Melusine set aside the tray and stood up. As she moved to the bars, Cullen also stood and drew close. She reached through the bars and laid her palm against his cheek. H didn't draw away and instead reached through the bars and placed his hand on the curve of her neck. Melusine leaned her head forward and rested her forehead against the bars. She felt Cullen do the same, and they stood there silently for a few moments. After taking a deep breath and slowly letting it out, Melusine tipped her head back again. She stroked her fingertips down his cheek and along his jawline. His fingers drew across her neck before squeezing her shoulder.

"Thank you for trusting me enough to share this, Cullen." Melusine reluctantly withdrew her hand, though she remained by the bars. "I realize it must not have been easy."

Cullen's smile was sad, "I never told anyone what happened to me at the Circle. Not until today."

"We have that in common then." Melusine shared his smile, then gave another sigh. "You should probably head back to the war room. I'm sure the other advisors are already waiting."

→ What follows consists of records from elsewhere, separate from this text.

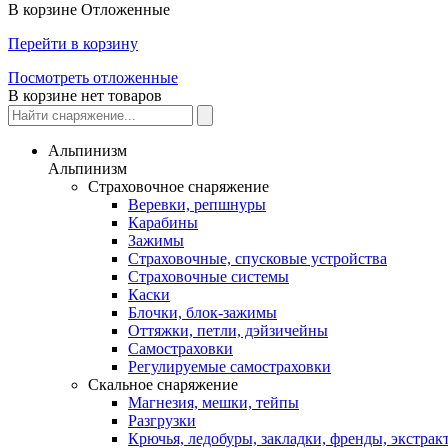
В корзине
Отложенные
Перейти в корзину
Посмотреть отложенные
В корзине нет товаров
Альпинизм
Альпинизм
Страховочное снаряжение
Веревки, репшнуры
Карабины
Зажимы
Страховочные, спусковые устройства
Страховочные системы
Каски
Блочки, блок-зажимы
Оттяжки, петли, дэйзичейны
Самостраховки
Регулируемые самостраховки
Скальное снаряжение
Магнезия, мешки, тейпы
Разгрузки
Крючья, ледобуры, закладки, френды, экстрак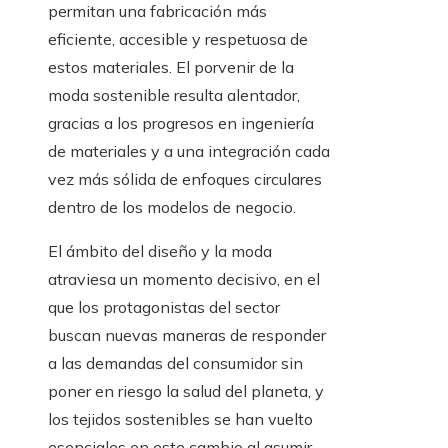
permitan una fabricación más
eficiente, accesible y respetuosa de
estos materiales. El porvenir de la
moda sostenible resulta alentador,
gracias a los progresos en ingeniería
de materiales y a una integración cada
vez más sólida de enfoques circulares
dentro de los modelos de negocio.
El ámbito del diseño y la moda
atraviesa un momento decisivo, en el
que los protagonistas del sector
buscan nuevas maneras de responder
a las demandas del consumidor sin
poner en riesgo la salud del planeta, y
los tejidos sostenibles se han vuelto
esenciales en este cambio al asumir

Cullen nodded and stepped away. Melusine strangely felt colder now that he wasn't as close, but she knew it only her imagination. The temperature of the room had not changed.

"I will check on you later."

Melusine nodded, "And, while you may not approve," Cullen's eyebrows rose and Melusine smiled, "could you do me a favor and send me a drink?"

Cullen shook his head and sighed, though Melusine thought she saw a smirk on his lips before he wiped it away into an expression of feigned judgment.

"I'll see what Varric or Iron Bull can come up with, does that suit?"

Melusine nodded and hated watching him leave. For now, she was alone with her memories and the trepidation of not knowing if she'd just murdered an innocent woman or if she'd acted as the sword of justice. Oh yes, the drink would come in handy.